(TASK MATERIAL):
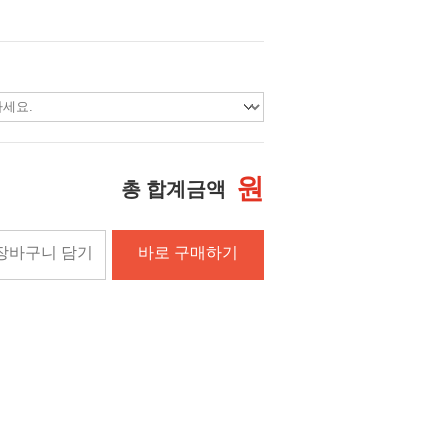
원
총 합계금액
장바구니 담기
바로 구매하기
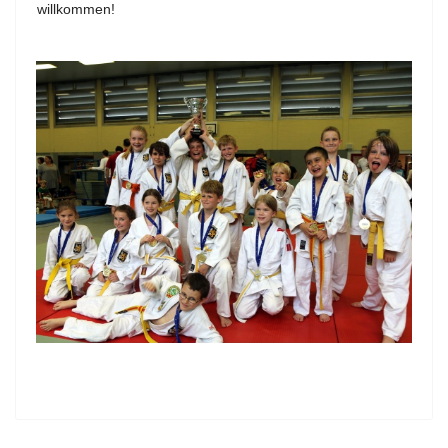
willkommen!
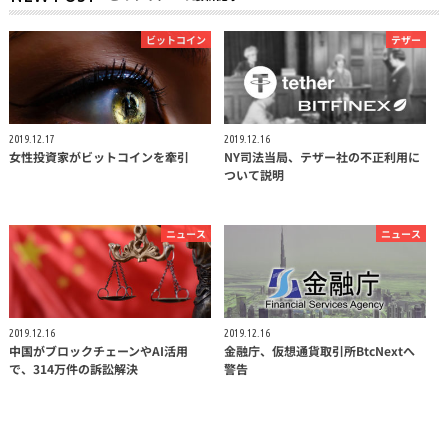
ビットコイン
テザー
2019.12.17
2019.12.16
女性投資家がビットコインを牽引
NY司法当局、テザー社の不正利用に
ついて説明
ニュース
ニュース
2019.12.16
2019.12.16
中国がブロックチェーンやAI活用
金融庁、仮想通貨取引所BtcNextへ
で、314万件の訴訟解決
警告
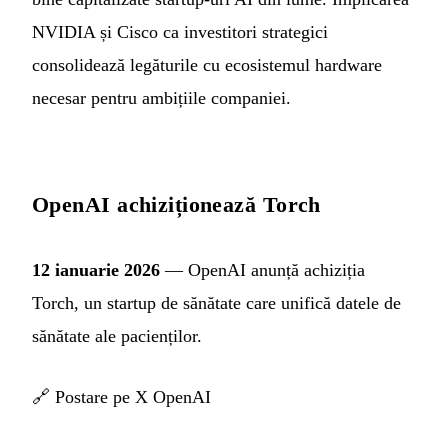
NVIDIA și Cisco ca investitori strategici
consolidează legăturile cu ecosistemul hardware
necesar pentru ambițiile companiei.
OpenAI achiziționează Torch
12 ianuarie 2026
— OpenAI anunță achiziția
Torch, un startup de sănătate care unifică datele de
sănătate ale pacienților.
🔗
Postare pe X OpenAI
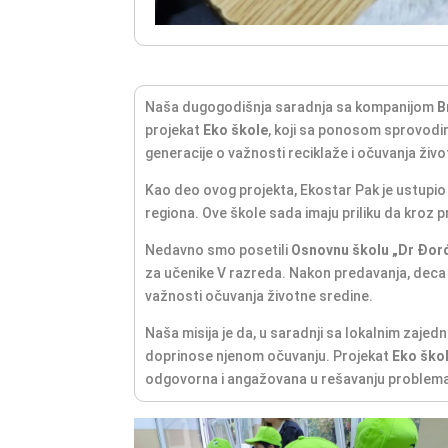
Naša dugogodišnja saradnja sa kompanijom
B
projekat
Eko škole
, koji sa ponosom sprovodim
generacije o važnosti reciklaže i očuvanja živ
Kao deo ovog projekta, Ekostar Pak je ustupio
regiona. Ove škole sada imaju priliku da kroz p
Nedavno smo posetili
Osnovnu školu „Dr Đor
za učenike V razreda. Nakon predavanja, deca 
važnosti očuvanja životne sredine.
Naša misija je da, u saradnji sa lokalnim zajed
doprinose njenom očuvanju. Projekat
Eko ško
odgovorna i angažovana u rešavanju problem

(TASK STATEMENT): The reply should consist only of the line containing "sa ponosom sprovodim" and all lines after it in the listing above, reproduced exactly.

(YOUR SOLUTION):
, koji sa ponosom sprovodim
generacije o važnosti reciklaže i očuvanja živ
Kao deo ovog projekta, Ekostar Pak je ustupio
regiona. Ove škole sada imaju priliku da kroz p
Nedavno smo posetili
Osnovnu školu „Dr Đor
za učenike V razreda. Nakon predavanja, deca 
važnosti očuvanja životne sredine.
Naša misija je da, u saradnji sa lokalnim zajed
doprinose njenom očuvanju. Projekat
Eko ško
odgovorna i angažovana u rešavanju problem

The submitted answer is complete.